Несмотря на это, некоторые американцы продолжали обвинять немцев в испанском гриппе, и один заявил: «Пусть проклятие будет названо немецкой чумой. Пусть каждый ребенок научится связывать слово „проклятый“ со словом „немецкий“ не в духе ненависти, но в духе презрения, порожденного действиями Германии» [53].
Хотя не было найдено никаких конкретных доказательств, подтверждающих эти теории, такие историки, как Альфред Кросби, предложили более правдоподобное объяснение, а именно, что испанский грипп появился непосредственно из-за самой войны, антропогенной катастрофы, созданной смертельной комбинацией ядовитого газа и разлагающихся трупов, оставшихся на нейтральной территории.

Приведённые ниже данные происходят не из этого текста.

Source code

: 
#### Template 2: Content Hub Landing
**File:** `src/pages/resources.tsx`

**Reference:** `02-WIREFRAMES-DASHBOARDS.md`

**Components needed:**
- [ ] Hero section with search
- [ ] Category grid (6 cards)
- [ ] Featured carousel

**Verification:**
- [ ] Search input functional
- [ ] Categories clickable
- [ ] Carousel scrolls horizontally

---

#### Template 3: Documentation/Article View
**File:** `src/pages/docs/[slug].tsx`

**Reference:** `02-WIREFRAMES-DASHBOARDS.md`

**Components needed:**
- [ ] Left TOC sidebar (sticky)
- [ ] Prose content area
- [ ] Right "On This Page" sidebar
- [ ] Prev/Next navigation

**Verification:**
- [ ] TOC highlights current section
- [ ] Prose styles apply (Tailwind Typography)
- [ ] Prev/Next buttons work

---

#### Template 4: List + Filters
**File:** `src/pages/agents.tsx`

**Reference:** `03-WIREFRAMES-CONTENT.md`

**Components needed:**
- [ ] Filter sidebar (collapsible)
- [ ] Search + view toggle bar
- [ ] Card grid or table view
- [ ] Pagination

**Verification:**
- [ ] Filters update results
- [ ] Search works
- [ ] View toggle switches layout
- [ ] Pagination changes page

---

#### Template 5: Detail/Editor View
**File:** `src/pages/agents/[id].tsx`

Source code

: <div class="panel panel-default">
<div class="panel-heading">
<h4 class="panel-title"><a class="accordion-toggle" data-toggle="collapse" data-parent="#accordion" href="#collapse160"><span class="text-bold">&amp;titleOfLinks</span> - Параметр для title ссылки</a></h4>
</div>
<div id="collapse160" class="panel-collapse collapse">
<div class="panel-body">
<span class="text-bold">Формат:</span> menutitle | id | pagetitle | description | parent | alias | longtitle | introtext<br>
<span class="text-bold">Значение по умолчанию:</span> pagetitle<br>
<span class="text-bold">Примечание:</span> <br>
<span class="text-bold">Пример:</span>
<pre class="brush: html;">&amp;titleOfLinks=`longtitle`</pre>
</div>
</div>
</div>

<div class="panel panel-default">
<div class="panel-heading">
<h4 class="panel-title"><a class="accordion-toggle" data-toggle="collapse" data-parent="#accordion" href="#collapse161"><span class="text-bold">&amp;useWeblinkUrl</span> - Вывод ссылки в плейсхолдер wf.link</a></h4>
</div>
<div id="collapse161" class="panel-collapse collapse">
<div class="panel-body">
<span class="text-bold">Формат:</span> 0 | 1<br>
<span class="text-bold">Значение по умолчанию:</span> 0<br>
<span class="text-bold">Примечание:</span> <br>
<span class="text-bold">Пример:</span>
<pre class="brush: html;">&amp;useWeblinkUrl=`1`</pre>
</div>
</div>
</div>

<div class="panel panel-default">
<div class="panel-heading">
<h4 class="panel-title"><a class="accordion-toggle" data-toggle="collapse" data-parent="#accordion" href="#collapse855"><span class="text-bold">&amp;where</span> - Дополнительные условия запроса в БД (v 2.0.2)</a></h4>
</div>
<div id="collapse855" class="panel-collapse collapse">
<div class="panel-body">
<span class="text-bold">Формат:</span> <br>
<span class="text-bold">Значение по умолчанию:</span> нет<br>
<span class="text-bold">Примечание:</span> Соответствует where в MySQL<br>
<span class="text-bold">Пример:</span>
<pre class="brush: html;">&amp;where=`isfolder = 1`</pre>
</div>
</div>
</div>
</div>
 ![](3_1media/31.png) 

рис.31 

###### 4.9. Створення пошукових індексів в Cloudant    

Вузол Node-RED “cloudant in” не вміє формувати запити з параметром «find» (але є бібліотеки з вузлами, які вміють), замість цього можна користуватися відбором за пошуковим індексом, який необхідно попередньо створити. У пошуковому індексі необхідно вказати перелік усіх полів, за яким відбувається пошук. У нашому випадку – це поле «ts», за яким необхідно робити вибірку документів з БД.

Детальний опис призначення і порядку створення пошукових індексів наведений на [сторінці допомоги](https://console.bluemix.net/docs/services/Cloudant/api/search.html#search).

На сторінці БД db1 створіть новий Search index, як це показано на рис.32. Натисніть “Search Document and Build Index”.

«Где бы ни встретились армии в Европе, человек создавал химические и биологические выгребные ямы, в которых могла зародиться любая болезнь. Никогда еще не расходовалось столько взрывчатки, никогда еще столько людей не жило в такой грязи так долго, никогда еще столько трупов не оставляли гнить на земле, и никогда еще ничего столь дьявольского, как иприт, не выбрасывалось в атмосферу в больших количествах» [54].
Реакция Виктора Воана на эпидемию в Кэмп-Девенсе была пугающей. «Если эпидемия продолжит распространяться в геометрической прогрессии, цивилизация может легко исчезнуть с лица земли» [55], – опасался он.